Used Car Shortage: Could We Be Headed For a Bubble?

If you want to buy a used car, good luck. A perfect storm of factors combined to quickly heat up the used car market in 2021. Even as the pandemic began to ease, government assistance helped many people catch up on bills and start to shop again. Nervous about public transportation during a global pandemic, Americans sought out cars. Unfortunately, automakers had few new cars to sell because of a worldwide microchip shortage that left the auto industry building fewer cars than planned. That pushed new car prices up, with the average new car selling for more than $46,000 in November. Higher new car prices sent shoppers into the used car market, but that market was rocked by its own wave.
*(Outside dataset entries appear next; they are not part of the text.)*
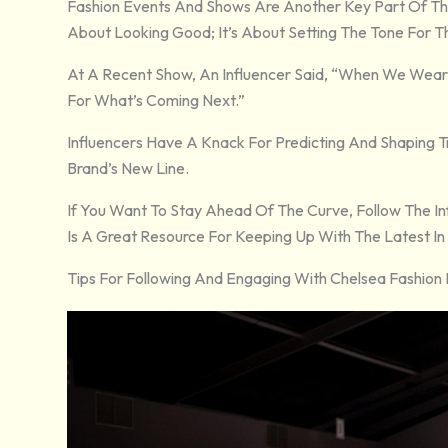
Fashion Events And Shows Are Another Key Part Of The I
About Looking Good; It’s About Setting The Tone For 
At A Recent Show, An Influencer Said, “When We Wear S
For What’s Coming Next.”
Influencers Have A Knack For Predicting And Shaping 
Brand’s New Line.
If You Want To Stay Ahead Of The Curve, Follow The 
Is A Great Resource For Keeping Up With The Latest In 
Tips For Following And Engaging With Chelsea Fashion 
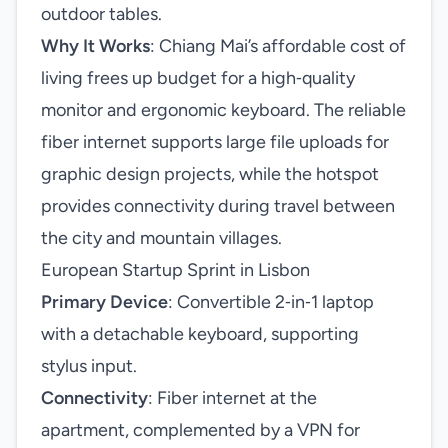
outdoor tables.
Why It Works
: Chiang Mai’s affordable cost of
living frees up budget for a high‑quality
monitor and ergonomic keyboard. The reliable
fiber internet supports large file uploads for
graphic design projects, while the hotspot
provides connectivity during travel between
the city and mountain villages.
European Startup Sprint in Lisbon
Primary Device
: Convertible 2‑in‑1 laptop
with a detachable keyboard, supporting
stylus input.
Connectivity
: Fiber internet at the
apartment, complemented by a VPN for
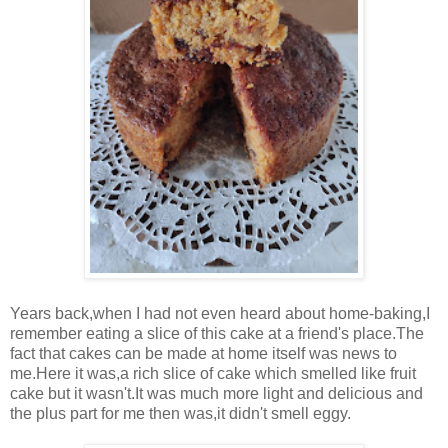
Years back,when I had not even heard about home-baking,I
remember eating a slice of this cake at a friend's place.The
fact that cakes can be made at home itself was news to
me.Here it was,a rich slice of cake which smelled like fruit
cake but it wasn't.It was much more light and delicious and
the plus part for me then was,it didn't smell eggy.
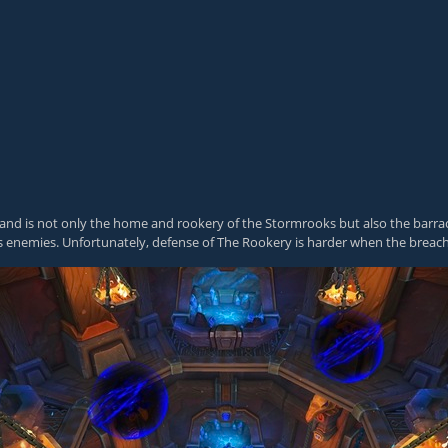
ty, and is not only the home and rookery of the Stormrooks but also the bar
 enemies. Unfortunately, defense of The Rookery is harder when the breac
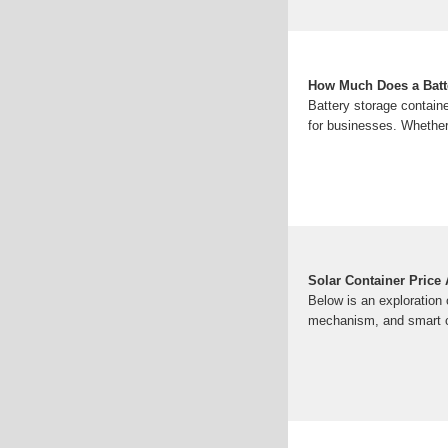
How Much Does a Batt
Battery storage containe
for businesses. Whether 
Solar Container Price
Below is an exploration 
mechanism, and smart co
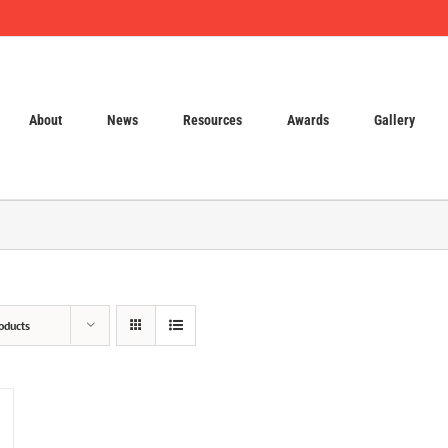
About
News
Resources
Awards
Gallery
oducts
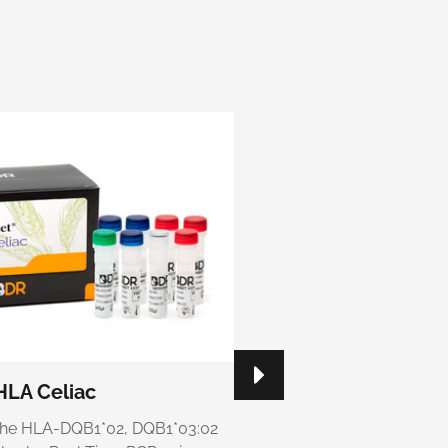
HLA Celiac
Genvinset® HLA Cel
g the HLA-DQB1*02, DQB1*03:02
Kit for detecting the HLA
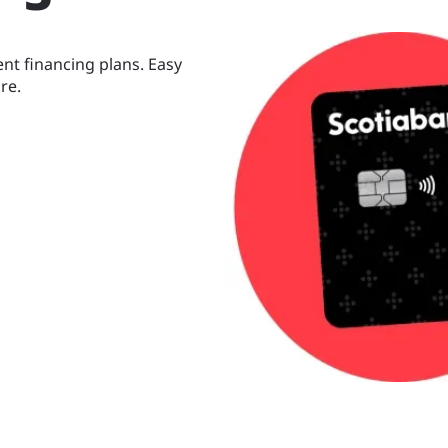
nt financing plans. Easy
re.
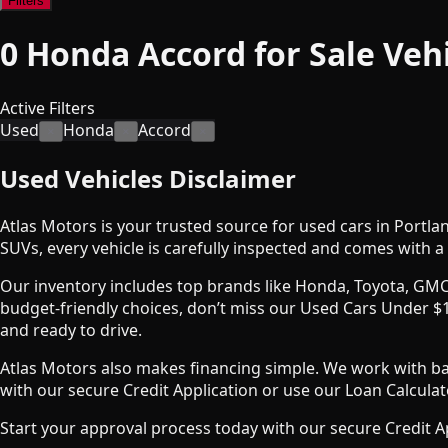
Filters
0
Honda Accord for Sale
Veh
Active Filters
Used
Honda
Accord
×
×
×
Used Vehicles Disclaimer
Atlas Motors is your trusted source for used cars in Portla
SUVs, every vehicle is carefully inspected and comes with a 
Our inventory includes top brands like Honda, Toyota, GMC
budget-friendly choices, don’t miss our Used Cars Under $1
and ready to drive.
Atlas Motors also makes financing simple. We work with bank
with our secure Credit Application or use our Loan Calcul
Start your approval process today with our secure Credit A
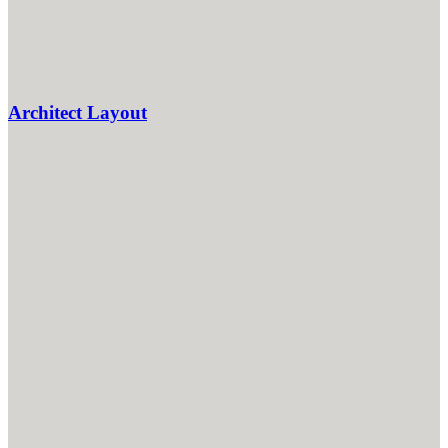
Architect Layout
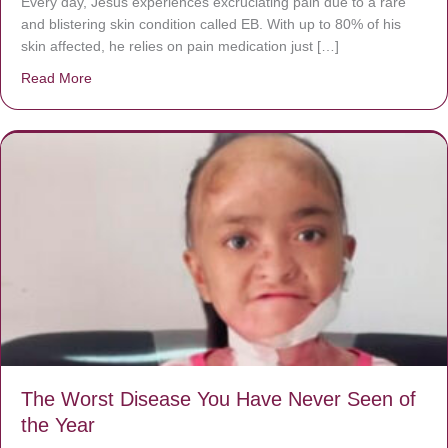
Every day, Jésus experiences excruciating pain due to a rare
and blistering skin condition called EB. With up to 80% of his
skin affected, he relies on pain medication just […]
Read More
about Donate now to save Baby Jésus’ life!
The Worst Disease You Have Never Seen of
the Year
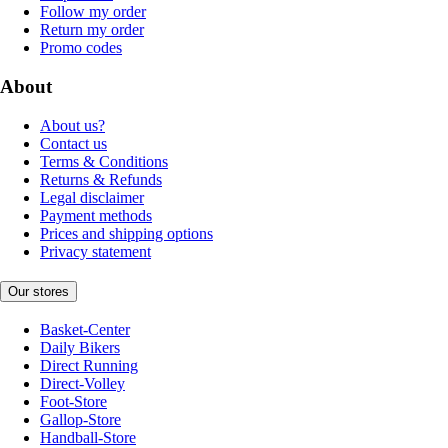
Follow my order
Return my order
Promo codes
About
About us?
Contact us
Terms & Conditions
Returns & Refunds
Legal disclaimer
Payment methods
Prices and shipping options
Privacy statement
Our stores
Basket-Center
Daily Bikers
Direct Running
Direct-Volley
Foot-Store
Gallop-Store
Handball-Store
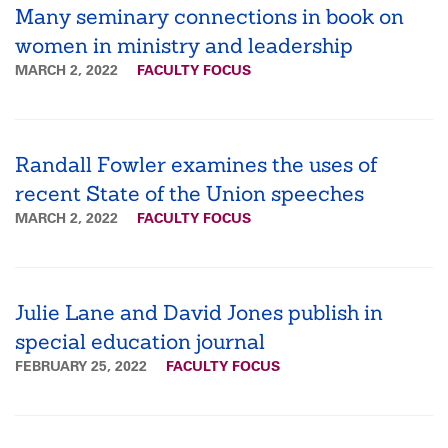
Many seminary connections in book on
women in ministry and leadership
MARCH 2, 2022
FACULTY FOCUS
Randall Fowler examines the uses of
recent State of the Union speeches
MARCH 2, 2022
FACULTY FOCUS
Julie Lane and David Jones publish in
special education journal
FEBRUARY 25, 2022
FACULTY FOCUS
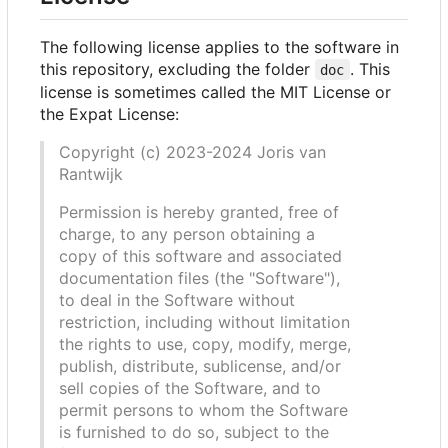
The following license applies to the software in
this repository, excluding the folder
. This
doc
license is sometimes called the MIT License or
the Expat License:
Copyright (c) 2023-2024 Joris van
Rantwijk
Permission is hereby granted, free of
charge, to any person obtaining a
copy of this software and associated
documentation files (the "Software"),
to deal in the Software without
restriction, including without limitation
the rights to use, copy, modify, merge,
publish, distribute, sublicense, and/or
sell copies of the Software, and to
permit persons to whom the Software
is furnished to do so, subject to the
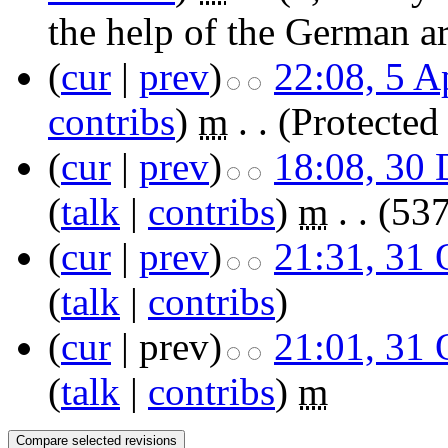
the help of the German ar
(
cur
|
prev
)
22:08, 5 A
contribs
)
‎
m
. .
(Protected
(
cur
|
prev
)
18:08, 30
(
talk
|
contribs
)
‎
m
. .
(537
(
cur
|
prev
)
21:31, 31 
(
talk
|
contribs
)
(
cur
| prev)
21:01, 31 
(
talk
|
contribs
)
‎
m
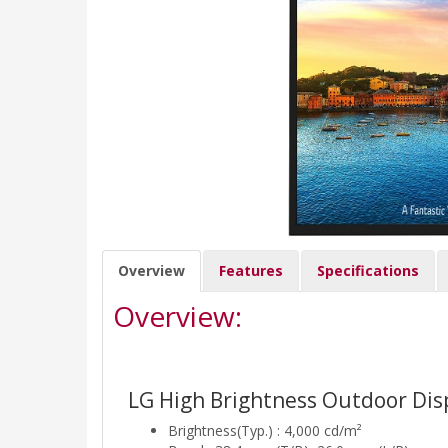
Overview
Features
Specifications
Overview:
LG High Brightness Outdoor Dis
Brightness(Typ.) : 4,000 cd/m²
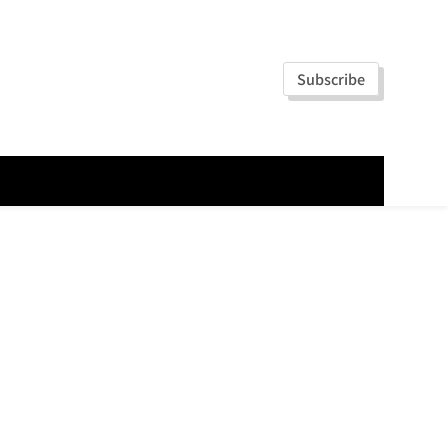
Subscribe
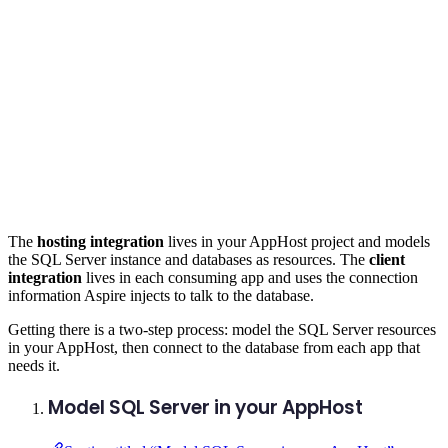
The
hosting integration
lives in your AppHost project and models
the SQL Server instance and databases as resources. The
client
integration
lives in each consuming app and uses the connection
information Aspire injects to talk to the database.
Getting there is a two-step process: model the SQL Server resources
in your AppHost, then connect to the database from each app that
needs it.
Model SQL Server in your AppHost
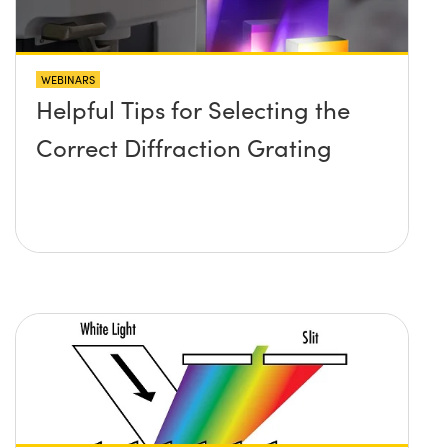
WEBINARS
Helpful Tips for Selecting the
Correct Diffraction Grating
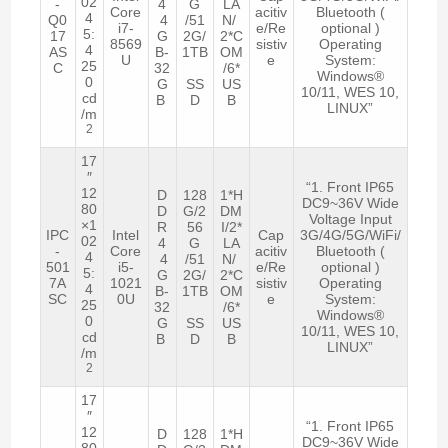
02
-
4
G
LA
Core
acitiv
Bluetooth (
4
Q0
4
/51
N/
i7-
e/Re
optional )
5:
17
G
2G/
2*C
8569
sistiv
Operating
4
AS
B-
1TB
OM
U
e
System:
25
C
32
/6*
Windows®
0
G
SS
US
10/11, WES 10,
cd
B
D
B
LINUX”
/m
2
17
″
“1. Front IP65
12
D
128
1*H
DC9~36V Wide
80
D
G/2
DM
Voltage Input
×1
R
56
I/2*
IPC
Intel
Cap
3G/4G/5G/WiFi/
02
4
G
LA
-
Core
acitiv
Bluetooth (
4
4
/51
N/
501
i5-
e/Re
optional )
5:
G
2G/
2*C
7A
1021
sistiv
Operating
4
B-
1TB
OM
SC
0U
e
System:
25
32
/6*
Windows®
0
G
SS
US
10/11, WES 10,
cd
B
D
B
LINUX”
/m
2
17
″
“1. Front IP65
12
D
128
1*H
DC9~36V Wide
80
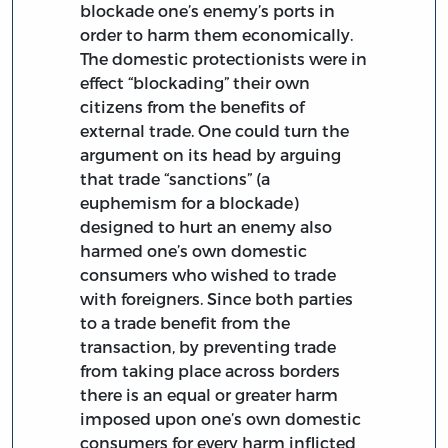
blockade one’s enemy’s ports in
order to harm them economically.
The domestic protectionists were in
effect “blockading” their own
citizens from the benefits of
external trade. One could turn the
argument on its head by arguing
that trade “sanctions” (a
euphemism for a blockade)
designed to hurt an enemy also
harmed one’s own domestic
consumers who wished to trade
with foreigners. Since both parties
to a trade benefit from the
transaction, by preventing trade
from taking place across borders
there is an equal or greater harm
imposed upon one’s own domestic
consumers for every harm inflicted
Automakers had trimmed production after the 2008 recession, so that left fewer of the older, high-mileage used cars dealers sell for under $10,000. With more buyers but only a small supply of expensive, recent cars, the used car market saw inflation that made new car prices look tame. So what happens next? As the microchip shortage and other supply chain problems ease, the massive auto manufacturing machine will shift back into high gear, and dealer lots will again be full. When that happens, the used-car market could collapse. That would imply a drop in used car prices by about 30% below where they are today. There’s little good news for shoppers in the projections. The average car on American roads is over 12 years old now, so many who bought late-model used cars may keep them long enough that a crash in trade-in value wouldn’t affect them much. The best advice from the experts is: If you can, this is a good time to fix your existing car and keep it running until prices stabilize.